# Document extract start

On 28 June 2014 22:53, Devin Jeanpierre <jeanpierreda@gmail.com> wrote:
On Sat, Jun 28, 2014 at 2:11 AM, Steven D'Aprano <steve@pearwood.info> wrote:
On Sat, Jun 28, 2014 at 01:04:24AM -0700, Thomas Allen wrote:
Rust language defines a special way to make an infinite loop ( http://doc.rust-lang.org/tutorial.html#loops).
Do they give an explanation for why they use a keyword for such a redundant purpose?
Sure. "while true {...}" would require magic by the compiler to make it optimized and to make things like the following pass compile-time checks: "let a; while true { a = 1; break;}; return a". With a while loop, Rust can't really know that the loop executes even once without special-casing the argument, so it emits a compile-time error because the variable a might be uninitialized. If Rust magically knew about while true, then it becomes confusing if replacing "true" with something the compiler doesn't directly understand causes the compiler to get confused.

# Document extract end

* Written problem A *
In the plant sheet entries, switch "country" to "nation" across the stretch from the start of the entries through the line containing "county / district: Cumberland", with all else unchanged. Return only those lines, leaving out the pictures.
The email thread and the entries come from unrelated sources.

# Stored rows start

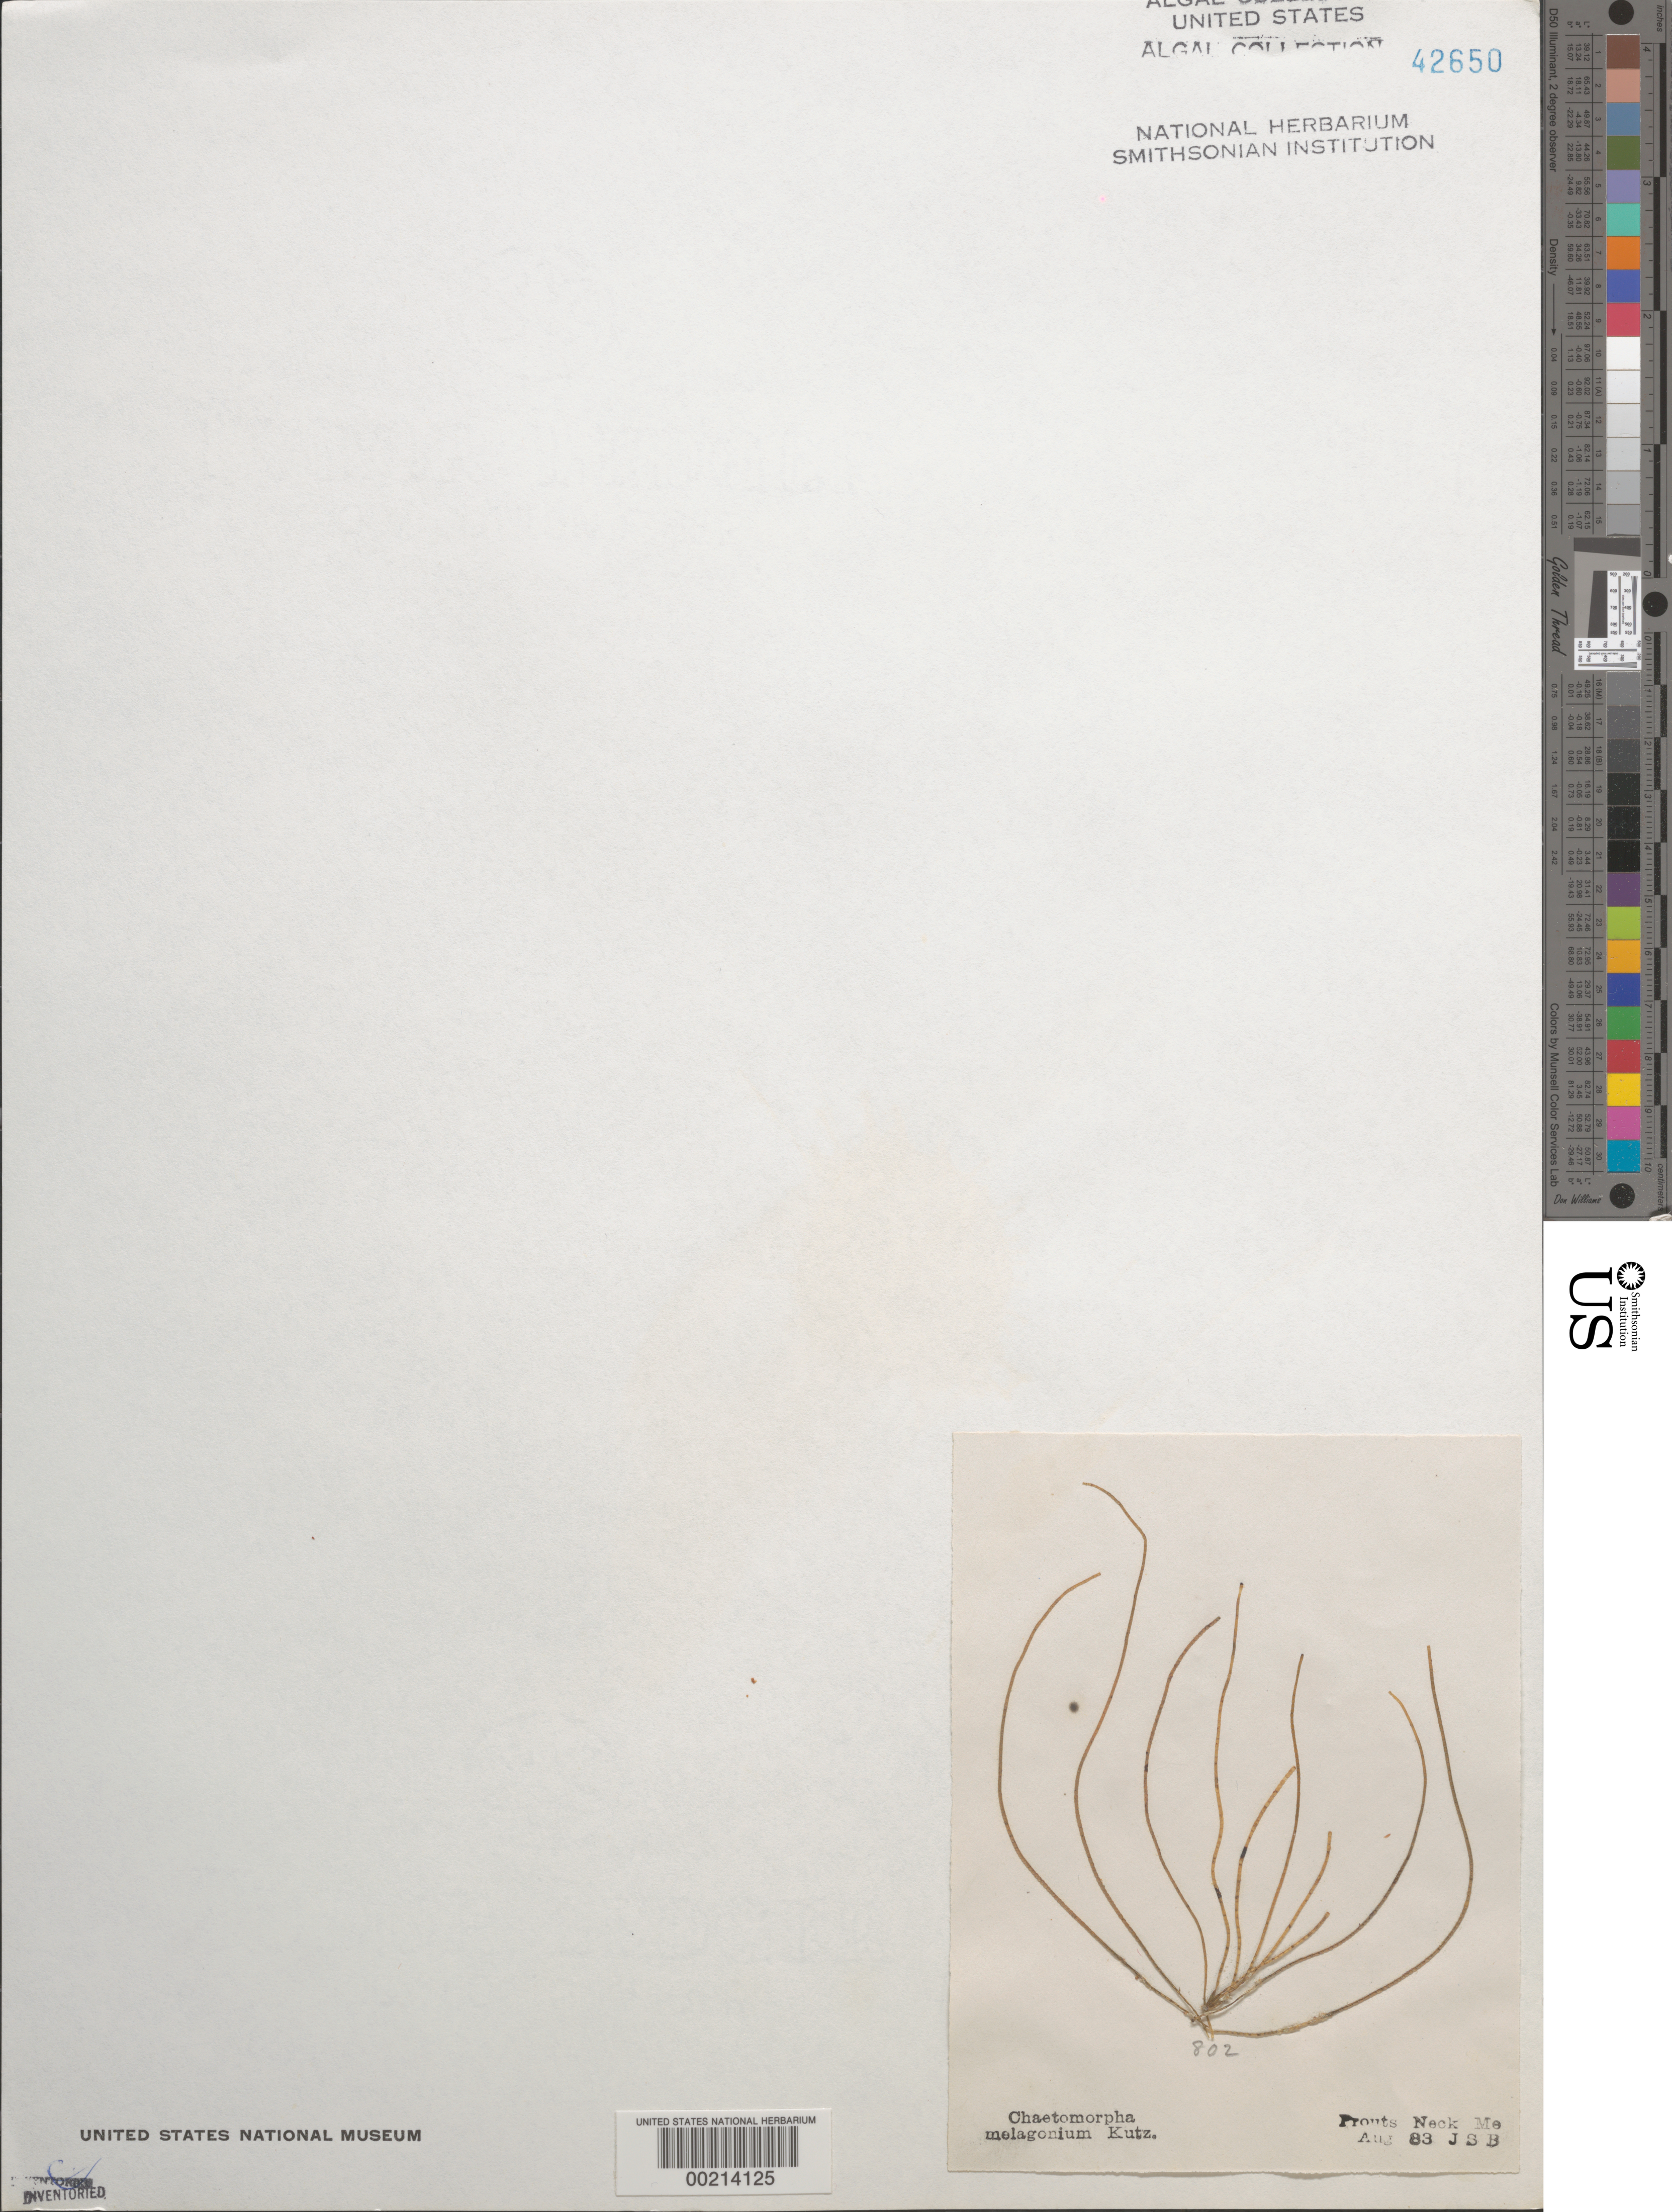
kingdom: Plantae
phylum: Chlorophyta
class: Ulvophyceae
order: Cladophorales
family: Cladophoraceae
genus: Chaetomorpha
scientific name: Chaetomorpha melagonium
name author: (F. Weber & D. Mohr) Kützing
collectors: J. S. Brown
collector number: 802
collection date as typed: Aug 1883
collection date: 1883-08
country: United States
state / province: Maine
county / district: Cumberland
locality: Prouts Neck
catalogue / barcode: US 42650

# Stored rows end

* Written problem B *
Translate this sentence from the email thread about Rust loops into Spanish: "Do they give an explanation for why they use a keyword for such a redundant purpose?"

* Correct result A *
kingdom: Plantae
phylum: Chlorophyta
class: Ulvophyceae
order: Cladophorales
family: Cladophoraceae
genus: Chaetomorpha
scientific name: Chaetomorpha melagonium
name author: (F. Weber & D. Mohr) Kützing
collectors: J. S. Brown
collector number: 802
collection date as typed: Aug 1883
collection date: 1883-08
nation: United States
state / province: Maine
county / district: Cumberland

* Correct result B *
¿Dan alguna explicación de por qué usan una palabra clave para un propósito tan redundante?